David Howells <dhowells(a)cambridge.redhat.com> writes:
> So this saves you the cost of the fd transfer net packet. Though you still
> have to do the two context switches, which is my main contention.
I suspect we are doing more than two switches (though I haven't proved
it), which is why I think there is a margin for improvement. You'll
obviously always have the context switch cost unless everything is in
the kernel.
> True, but I'd have thought that the context switches involved are still a cost
> you can't get rid of so easily. Out of interest, how do you plan on doing the
> locking stuff for Read/WriteFile? Cache it locally? It is unfortunate, but you
> can't really make use of UNIX file locking, since this is mostly advisory and
> as such doesn't actively stop read/write calls.
Yes, we'll need to store the locks in the server and check them before
each read/write (and probably also release them afterwards if
necessary). There may be some optimisations possible, but we should
probably do it the easy way first.
> Seriously, though, whilst this'd be a lot easier in many ways (and it would
> allow you to avoid the context-switch penalties), you wouldn't be able to take
> full advantage of the available support in the kernel, which is more capable
> than the standard UNIX userspace API suggests.
I don't see why. I'm not suggesting keeping the current socket stuff,
just reusing the structures. So basically instead of passing the
address of the stack arguments (which is really ugly IMO) to your
ioctl, you pass one of the server request structures. This allows your
changes to be localized to wine_server_call and doesn't require
changing any of the routines that make server calls. Obviously you'd
need some more changes for a few calls like ReadFile/WriteFile, but
most operations could switch to your mechanism without needing any
change. You simply cannot require people to recompile all of Wine to
use your module.

▸ JOB
Carry on the Wine server discussion from its last sentence. The material that follows is separate and unrelated to the Wine server discussion.

▸ STORED DATA
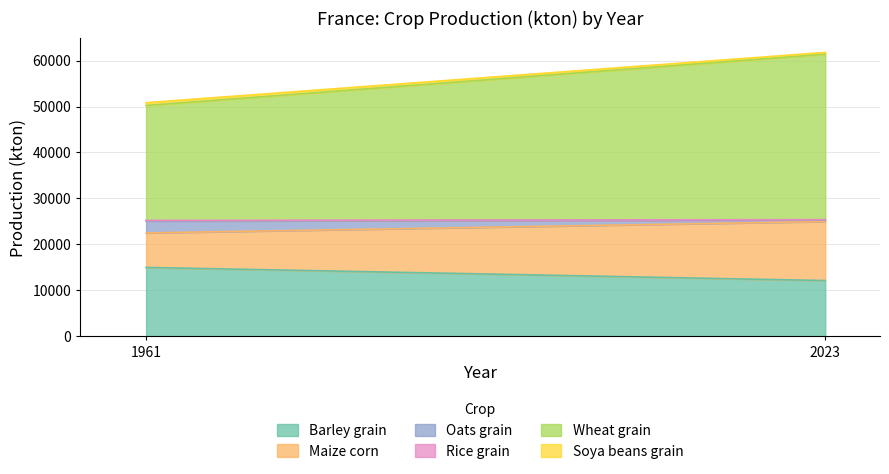

Which series has the largest total across all categories?

Wheat grain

▸ RESULT OF THIS EXERCISE
> > I still think that it should be possible to improve that by a small
> > kernel hack. It will never be as fast as doing everything in the
> > kernel of course, but it may just be fast enough to avoid the need to
> > reimplement the whole server.
>
> If you want to suggest exactly what you'd like to see as a hack...
I don't know exactly, there are many ways of doing it; you can have a
specialized fifo, a network protocol, an ioctl, etc. Basically any
mechanism that ensures that we do the strict mimimum number of context
switches and schedule() calls for a server call. And probably also a
way to transfer chunks of memory from the client address space so that
we don't need the shared memory area.
> As far as I've observed (I've got Win2000 available), most Windows DLL's have
> 512-byte (sector) alignment internally, _not_ 4096-byte (page) alignment for
> the sections. This means that the separate sections can't be mmap'd (or else
> they'd lose their required relative relationships):
Actually the file alignment doesn't need to be 4096, it needs to match
the filesystem block size. On a FAT filesystem the block size is 512
so Linux will happily mmap every section. On a 1k-block ext2 fs it
will be able to mmap about 50% of them.
> Also, since DLLs and EXEs are not compiled as PIC (the MSDEV compiler not
> having such an option as far as I can recall), the fixup tables usually seem
> to apply to just about every page in the code section.
Only if the dll cannot be loaded at the preferred address, which
shouldn't happen too often. I'm not saying your patch is useless, but
I doubt the gain is as large as you seem to think.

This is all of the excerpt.